Avengers: Infinity War is a film 10 years in the making.
Nothing has permeated modern culture quite like the Marvel Cinematic Universe. Right from the very beginning, with Iron Man in 2008, Kevin Feige knew he had to properly commit to a shared cinematic universe for it all to be believable, for his audiences to feel as though they were truly living in a world alongside Earth’s Mightiest Heroes. While it all began with Samuel L. Jackson delivering his ‘there was an idea…’ line, the concept has come further than anyone could have dreamed it would. Avengers: Infinity War is the culmination of 10 years of hard work. Of building origin stories and overlaps and relationships between characters that would all eventually come to a head in a fight against Thanos – in two parts, of course. The Russo Brothers have a very clear vision for their superhero films, and it’s obvious they knew where they wanted to take the Infinity Stone arc perhaps even all the way back with Captain America: The Winter Soldier.
Avengers: Infinity War follows the events of Captain America: Civil War, Thor: Ragnarok, and Black Panther, with the Avengers split down the middle, half the team incarcerated, Thor in space with the Hulk, and Wakanda having just revealed its true nature – and technological prowess – to the world.
Thor (Chris Hemsworth) and Bruce Banner (Mark Ruffalo) are the first to encounter Thanos (a menacing Josh Brolin), and discover his plan to unite the Infinity Stones and ‘restore balance to the universe’ – by murdering half its population. Banner brings the news back to Earth, replete with the fact that Thanos already has the Power and Space Stones, and it becomes a race against time to protect the Infinity Stones the team has – the Mind Stone (Vision’s forehead) and the Time Stone (Doctor Strange’s Eye of Agamotto) – and get to the others – the Reality Stone (with The Collector) and the Soul Stone (location unknown) – before Thanos.
Half the appeal of Avengers: Infinity War is seeing characters interact with one another that had never met before – and in some cases that didn’t even know each other existed.
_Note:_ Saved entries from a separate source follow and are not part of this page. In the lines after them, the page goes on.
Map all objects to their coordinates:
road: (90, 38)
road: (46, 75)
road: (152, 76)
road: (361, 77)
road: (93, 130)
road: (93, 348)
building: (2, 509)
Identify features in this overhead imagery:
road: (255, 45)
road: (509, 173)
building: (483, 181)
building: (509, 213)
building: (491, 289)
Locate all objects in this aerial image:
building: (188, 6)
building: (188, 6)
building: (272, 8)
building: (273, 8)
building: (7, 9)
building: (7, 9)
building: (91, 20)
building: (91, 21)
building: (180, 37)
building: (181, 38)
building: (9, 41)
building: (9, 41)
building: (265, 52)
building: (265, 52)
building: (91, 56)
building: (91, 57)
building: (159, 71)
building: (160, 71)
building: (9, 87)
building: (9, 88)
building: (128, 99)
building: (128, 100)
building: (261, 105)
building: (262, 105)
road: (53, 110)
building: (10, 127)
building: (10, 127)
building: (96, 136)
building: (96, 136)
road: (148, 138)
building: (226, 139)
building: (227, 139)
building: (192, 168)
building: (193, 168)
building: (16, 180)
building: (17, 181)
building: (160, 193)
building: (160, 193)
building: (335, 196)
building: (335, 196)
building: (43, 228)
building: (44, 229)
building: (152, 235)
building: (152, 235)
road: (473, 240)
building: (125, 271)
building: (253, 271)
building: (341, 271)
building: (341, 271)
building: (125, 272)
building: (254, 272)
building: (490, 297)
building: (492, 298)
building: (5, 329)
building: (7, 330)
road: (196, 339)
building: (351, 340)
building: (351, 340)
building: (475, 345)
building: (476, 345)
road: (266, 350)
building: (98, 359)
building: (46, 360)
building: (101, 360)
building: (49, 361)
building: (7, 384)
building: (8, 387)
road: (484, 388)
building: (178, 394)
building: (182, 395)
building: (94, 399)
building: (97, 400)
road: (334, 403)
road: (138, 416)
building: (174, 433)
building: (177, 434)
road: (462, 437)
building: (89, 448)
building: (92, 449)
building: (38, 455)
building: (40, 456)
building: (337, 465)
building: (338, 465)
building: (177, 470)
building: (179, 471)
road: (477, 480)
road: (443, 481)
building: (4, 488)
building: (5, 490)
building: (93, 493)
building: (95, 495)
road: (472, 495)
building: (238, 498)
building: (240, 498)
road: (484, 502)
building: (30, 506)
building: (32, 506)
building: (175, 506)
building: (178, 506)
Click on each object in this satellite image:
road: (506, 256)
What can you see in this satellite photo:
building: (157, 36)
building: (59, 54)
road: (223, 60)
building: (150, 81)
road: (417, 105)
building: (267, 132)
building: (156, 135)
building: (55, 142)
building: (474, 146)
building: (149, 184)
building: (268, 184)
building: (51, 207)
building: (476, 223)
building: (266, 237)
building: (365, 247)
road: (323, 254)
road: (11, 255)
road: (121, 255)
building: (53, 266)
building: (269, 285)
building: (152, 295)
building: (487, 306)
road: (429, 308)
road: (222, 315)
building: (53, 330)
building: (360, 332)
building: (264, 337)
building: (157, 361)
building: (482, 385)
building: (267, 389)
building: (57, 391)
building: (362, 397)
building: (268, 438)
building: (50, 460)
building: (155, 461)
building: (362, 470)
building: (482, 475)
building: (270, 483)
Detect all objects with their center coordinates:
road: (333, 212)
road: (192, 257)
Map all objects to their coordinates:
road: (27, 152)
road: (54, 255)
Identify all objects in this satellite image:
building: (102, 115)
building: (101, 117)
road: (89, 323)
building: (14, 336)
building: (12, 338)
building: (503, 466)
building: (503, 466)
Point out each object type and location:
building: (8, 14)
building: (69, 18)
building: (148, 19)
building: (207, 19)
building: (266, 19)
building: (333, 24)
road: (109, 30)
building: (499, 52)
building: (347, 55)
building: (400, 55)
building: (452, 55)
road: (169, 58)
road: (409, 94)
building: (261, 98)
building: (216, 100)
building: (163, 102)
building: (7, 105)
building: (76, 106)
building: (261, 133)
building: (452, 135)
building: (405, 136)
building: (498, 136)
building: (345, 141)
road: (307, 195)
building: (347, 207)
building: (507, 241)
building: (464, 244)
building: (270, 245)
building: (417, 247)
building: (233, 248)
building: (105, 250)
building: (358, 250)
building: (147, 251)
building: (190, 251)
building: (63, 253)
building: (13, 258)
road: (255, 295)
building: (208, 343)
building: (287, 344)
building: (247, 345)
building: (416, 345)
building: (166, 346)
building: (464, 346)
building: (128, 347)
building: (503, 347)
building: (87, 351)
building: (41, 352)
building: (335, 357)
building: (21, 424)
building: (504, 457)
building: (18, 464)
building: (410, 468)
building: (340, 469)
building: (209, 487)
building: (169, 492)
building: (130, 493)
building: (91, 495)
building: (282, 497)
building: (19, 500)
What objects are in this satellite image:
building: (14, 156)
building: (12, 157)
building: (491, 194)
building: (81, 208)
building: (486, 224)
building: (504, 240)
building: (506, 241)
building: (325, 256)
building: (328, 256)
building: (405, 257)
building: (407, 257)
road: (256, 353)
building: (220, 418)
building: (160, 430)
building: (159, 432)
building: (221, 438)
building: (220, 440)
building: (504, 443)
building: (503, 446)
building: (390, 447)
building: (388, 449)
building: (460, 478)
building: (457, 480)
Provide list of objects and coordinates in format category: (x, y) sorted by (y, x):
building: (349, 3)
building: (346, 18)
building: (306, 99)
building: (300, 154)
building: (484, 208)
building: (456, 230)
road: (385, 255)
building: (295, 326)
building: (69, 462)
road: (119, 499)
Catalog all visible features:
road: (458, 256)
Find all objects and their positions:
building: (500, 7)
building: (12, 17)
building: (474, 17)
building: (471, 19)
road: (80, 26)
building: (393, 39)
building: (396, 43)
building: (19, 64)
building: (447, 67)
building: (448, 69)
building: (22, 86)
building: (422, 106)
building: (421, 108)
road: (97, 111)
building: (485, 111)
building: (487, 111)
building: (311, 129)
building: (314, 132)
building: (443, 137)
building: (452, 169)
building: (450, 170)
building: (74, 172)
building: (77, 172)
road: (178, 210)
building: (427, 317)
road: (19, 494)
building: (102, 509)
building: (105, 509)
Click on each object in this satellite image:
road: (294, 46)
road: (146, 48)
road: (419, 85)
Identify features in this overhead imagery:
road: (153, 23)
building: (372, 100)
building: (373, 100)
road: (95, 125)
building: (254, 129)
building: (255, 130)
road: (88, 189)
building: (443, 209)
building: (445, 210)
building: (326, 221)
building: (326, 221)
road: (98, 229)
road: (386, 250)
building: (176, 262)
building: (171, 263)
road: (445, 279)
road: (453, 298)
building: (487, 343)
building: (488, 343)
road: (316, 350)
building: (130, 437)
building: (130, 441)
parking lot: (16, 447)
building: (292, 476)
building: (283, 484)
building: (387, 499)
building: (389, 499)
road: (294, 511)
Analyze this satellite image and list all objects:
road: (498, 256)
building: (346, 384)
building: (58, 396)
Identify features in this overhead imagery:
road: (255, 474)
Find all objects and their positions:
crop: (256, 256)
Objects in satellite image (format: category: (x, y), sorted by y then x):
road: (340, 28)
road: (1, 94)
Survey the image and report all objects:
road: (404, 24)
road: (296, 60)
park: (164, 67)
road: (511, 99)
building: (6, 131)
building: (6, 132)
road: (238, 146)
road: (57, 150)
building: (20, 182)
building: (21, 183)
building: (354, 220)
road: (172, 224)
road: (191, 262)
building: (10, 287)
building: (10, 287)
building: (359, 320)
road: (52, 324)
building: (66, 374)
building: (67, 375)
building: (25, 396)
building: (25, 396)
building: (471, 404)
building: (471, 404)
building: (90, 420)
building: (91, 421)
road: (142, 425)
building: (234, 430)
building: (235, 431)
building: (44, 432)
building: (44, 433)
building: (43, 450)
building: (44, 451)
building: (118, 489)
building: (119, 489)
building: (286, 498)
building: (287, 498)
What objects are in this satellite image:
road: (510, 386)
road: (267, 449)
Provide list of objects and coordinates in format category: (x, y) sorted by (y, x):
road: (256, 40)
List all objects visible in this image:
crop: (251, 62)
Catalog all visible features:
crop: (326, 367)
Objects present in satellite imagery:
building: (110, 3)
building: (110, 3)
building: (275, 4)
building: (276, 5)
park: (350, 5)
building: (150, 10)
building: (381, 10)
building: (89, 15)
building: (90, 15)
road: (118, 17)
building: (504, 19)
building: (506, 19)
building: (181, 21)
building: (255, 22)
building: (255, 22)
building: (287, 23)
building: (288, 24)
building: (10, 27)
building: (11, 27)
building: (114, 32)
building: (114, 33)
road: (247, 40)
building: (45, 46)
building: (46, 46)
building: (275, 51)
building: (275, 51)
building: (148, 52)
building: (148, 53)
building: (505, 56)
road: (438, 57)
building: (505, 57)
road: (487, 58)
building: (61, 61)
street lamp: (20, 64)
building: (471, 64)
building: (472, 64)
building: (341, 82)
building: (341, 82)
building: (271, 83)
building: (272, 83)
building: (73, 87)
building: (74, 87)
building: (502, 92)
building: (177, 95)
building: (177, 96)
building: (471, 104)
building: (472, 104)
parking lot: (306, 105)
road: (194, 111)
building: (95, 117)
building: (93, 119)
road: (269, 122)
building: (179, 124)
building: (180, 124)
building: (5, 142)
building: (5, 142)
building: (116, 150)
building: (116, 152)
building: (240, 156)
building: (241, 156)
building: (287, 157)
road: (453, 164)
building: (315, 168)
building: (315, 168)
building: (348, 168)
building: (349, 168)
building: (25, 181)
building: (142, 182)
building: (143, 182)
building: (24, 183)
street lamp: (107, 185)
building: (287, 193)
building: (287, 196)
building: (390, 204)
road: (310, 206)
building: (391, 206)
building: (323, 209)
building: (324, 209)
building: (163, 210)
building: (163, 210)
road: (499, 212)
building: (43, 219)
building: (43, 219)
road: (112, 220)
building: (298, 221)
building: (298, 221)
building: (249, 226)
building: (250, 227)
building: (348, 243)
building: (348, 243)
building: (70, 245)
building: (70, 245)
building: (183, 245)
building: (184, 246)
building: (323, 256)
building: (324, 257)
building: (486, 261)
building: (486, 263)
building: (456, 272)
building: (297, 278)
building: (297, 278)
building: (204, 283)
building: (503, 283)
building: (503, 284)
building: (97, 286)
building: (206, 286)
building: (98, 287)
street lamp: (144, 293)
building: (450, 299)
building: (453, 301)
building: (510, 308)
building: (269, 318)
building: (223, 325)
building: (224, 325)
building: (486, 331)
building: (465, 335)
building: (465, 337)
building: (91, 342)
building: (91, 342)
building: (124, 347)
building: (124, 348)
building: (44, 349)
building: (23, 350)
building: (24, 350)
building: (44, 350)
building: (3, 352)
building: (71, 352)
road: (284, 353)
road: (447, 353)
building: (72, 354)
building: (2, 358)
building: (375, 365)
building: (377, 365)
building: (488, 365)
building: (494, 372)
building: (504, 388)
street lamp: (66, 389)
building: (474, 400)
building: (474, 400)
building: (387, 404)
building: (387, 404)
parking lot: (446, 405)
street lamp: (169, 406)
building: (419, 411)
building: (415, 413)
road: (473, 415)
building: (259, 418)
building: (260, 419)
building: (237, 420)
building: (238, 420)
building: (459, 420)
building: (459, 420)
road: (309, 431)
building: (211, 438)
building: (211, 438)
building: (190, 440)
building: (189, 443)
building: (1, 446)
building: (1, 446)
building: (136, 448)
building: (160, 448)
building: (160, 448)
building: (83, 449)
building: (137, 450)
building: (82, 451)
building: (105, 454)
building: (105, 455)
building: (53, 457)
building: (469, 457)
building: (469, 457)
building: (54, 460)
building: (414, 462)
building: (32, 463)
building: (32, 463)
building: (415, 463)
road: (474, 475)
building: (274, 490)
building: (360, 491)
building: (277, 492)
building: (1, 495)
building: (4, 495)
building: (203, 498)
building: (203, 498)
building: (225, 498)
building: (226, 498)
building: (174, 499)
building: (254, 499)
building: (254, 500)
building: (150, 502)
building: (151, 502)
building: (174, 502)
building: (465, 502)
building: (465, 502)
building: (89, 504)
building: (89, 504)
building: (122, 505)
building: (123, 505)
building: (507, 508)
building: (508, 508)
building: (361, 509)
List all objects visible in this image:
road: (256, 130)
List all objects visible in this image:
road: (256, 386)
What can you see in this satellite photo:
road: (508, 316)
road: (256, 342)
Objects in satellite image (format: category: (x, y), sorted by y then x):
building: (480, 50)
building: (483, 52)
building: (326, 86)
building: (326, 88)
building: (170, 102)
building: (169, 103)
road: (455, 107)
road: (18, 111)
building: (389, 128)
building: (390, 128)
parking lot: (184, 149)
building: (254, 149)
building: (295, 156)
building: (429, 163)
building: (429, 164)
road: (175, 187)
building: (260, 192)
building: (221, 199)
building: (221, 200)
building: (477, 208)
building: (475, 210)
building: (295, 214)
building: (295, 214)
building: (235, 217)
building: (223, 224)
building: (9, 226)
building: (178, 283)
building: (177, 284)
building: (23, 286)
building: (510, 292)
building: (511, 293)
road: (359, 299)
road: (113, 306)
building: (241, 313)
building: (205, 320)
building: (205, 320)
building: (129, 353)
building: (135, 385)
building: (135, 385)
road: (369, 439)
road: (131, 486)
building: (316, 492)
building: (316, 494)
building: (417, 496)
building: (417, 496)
Watching Iron Man and Doctor Strange exchange quips, and Thor come to terms with his new Guardians friends are but a few highlights – the best of which we won’t spoil here. It doesn’t feel like any one hero is awarded more screentime than any other, either, which has been a major criticism of past Avengers films.
‘It’s all been leading to this’ is the film’s tagline, and those who have waited have been well served. Infinity War is wall-to-wall action, with the opening comic montage – while usually backed by a theme – silent; the sombre, forlorn tone is set, and the Russo brothers let you know what you’re in for from the get-go. Thankfully, there is frequent comic respite, but only just enough for you to catch your breath between the film’s heavier moments.
With Thanos bent on universal domination and so intent on killing people, one would imagine there would be quite a few deaths in Infinity War. And while you’d be crazy not to prepare for that eventuality, the problem that exists with having such a volume of characters lost on the screen in such a short time is that not many are afforded much magnitude; simply passed over as insignificant plot points, rather than be impactful as we know Marvel character deaths can be (Guardians series – we’re looking at you). Thanos’ character and motivations could also do with a bit more fleshing out for those unfamiliar with the comics, but he is allowed a decent amount of backstory nonetheless.
The film falters slightly under the weight of its own expectation and anticipation, but ultimately delivers what it’s promised all along – the culmination of 10 years of movie superheroes forced up against the Mad Titan Thanos in his quest for the Infinity Stones. Avengers: Infinity War is Marvel’s most ambitious film to date, and one full of implications for the future of the Marvel Cinematic Universe. With the as-yet-unnamed Part 2 scheduled to drop this time next year, what unravels during this monumental battle will leave shockwaves of damage throughout all future MCU films. And, you’d think after 10 years I wouldn’t have to say it anymore, but stay after the credits.